Work task » Please print every line of the material below exactly.

Records »
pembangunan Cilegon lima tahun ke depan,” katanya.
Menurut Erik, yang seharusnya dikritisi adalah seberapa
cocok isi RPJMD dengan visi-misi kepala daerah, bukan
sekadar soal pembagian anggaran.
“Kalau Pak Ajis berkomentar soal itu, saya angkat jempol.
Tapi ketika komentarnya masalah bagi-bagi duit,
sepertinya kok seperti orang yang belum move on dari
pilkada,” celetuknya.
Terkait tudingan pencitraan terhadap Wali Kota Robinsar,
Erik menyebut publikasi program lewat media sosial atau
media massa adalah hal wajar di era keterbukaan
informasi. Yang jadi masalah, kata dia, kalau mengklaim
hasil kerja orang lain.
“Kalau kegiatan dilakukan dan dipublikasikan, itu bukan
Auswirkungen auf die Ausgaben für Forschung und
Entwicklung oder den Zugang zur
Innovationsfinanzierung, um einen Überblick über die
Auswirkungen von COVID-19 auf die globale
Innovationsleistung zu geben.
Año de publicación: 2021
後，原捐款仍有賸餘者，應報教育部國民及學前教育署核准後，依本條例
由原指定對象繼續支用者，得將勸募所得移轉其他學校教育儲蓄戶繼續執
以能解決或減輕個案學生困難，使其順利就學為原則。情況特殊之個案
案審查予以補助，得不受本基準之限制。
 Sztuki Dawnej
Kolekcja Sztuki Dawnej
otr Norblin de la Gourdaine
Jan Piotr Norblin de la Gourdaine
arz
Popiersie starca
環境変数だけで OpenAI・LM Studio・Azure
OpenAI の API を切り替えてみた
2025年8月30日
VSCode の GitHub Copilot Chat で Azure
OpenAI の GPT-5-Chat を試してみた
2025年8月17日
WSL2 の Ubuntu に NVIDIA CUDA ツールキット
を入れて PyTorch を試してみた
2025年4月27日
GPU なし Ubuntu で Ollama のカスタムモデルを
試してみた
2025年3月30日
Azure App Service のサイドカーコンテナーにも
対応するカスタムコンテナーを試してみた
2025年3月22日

Task result »
pembangunan Cilegon lima tahun ke depan,” katanya.
Menurut Erik, yang seharusnya dikritisi adalah seberapa
cocok isi RPJMD dengan visi-misi kepala daerah, bukan
sekadar soal pembagian anggaran.
“Kalau Pak Ajis berkomentar soal itu, saya angkat jempol.
Tapi ketika komentarnya masalah bagi-bagi duit,
sepertinya kok seperti orang yang belum move on dari
pilkada,” celetuknya.
Terkait tudingan pencitraan terhadap Wali Kota Robinsar,
Erik menyebut publikasi program lewat media sosial atau
media massa adalah hal wajar di era keterbukaan
informasi. Yang jadi masalah, kata dia, kalau mengklaim
hasil kerja orang lain.
“Kalau kegiatan dilakukan dan dipublikasikan, itu bukan
Auswirkungen auf die Ausgaben für Forschung und
Entwicklung oder den Zugang zur
Innovationsfinanzierung, um einen Überblick über die
Auswirkungen von COVID-19 auf die globale
Innovationsleistung zu geben.
Año de publicación: 2021
後，原捐款仍有賸餘者，應報教育部國民及學前教育署核准後，依本條例
由原指定對象繼續支用者，得將勸募所得移轉其他學校教育儲蓄戶繼續執
以能解決或減輕個案學生困難，使其順利就學為原則。情況特殊之個案
案審查予以補助，得不受本基準之限制。
 Sztuki Dawnej
Kolekcja Sztuki Dawnej
otr Norblin de la Gourdaine
Jan Piotr Norblin de la Gourdaine
arz
Popiersie starca
環境変数だけで OpenAI・LM Studio・Azure
OpenAI の API を切り替えてみた
2025年8月30日
VSCode の GitHub Copilot Chat で Azure
OpenAI の GPT-5-Chat を試してみた
2025年8月17日
WSL2 の Ubuntu に NVIDIA CUDA ツールキット
を入れて PyTorch を試してみた
2025年4月27日
GPU なし Ubuntu で Ollama のカスタムモデルを
試してみた
2025年3月30日
Azure App Service のサイドカーコンテナーにも
対応するカスタムコンテナーを試してみた
2025年3月22日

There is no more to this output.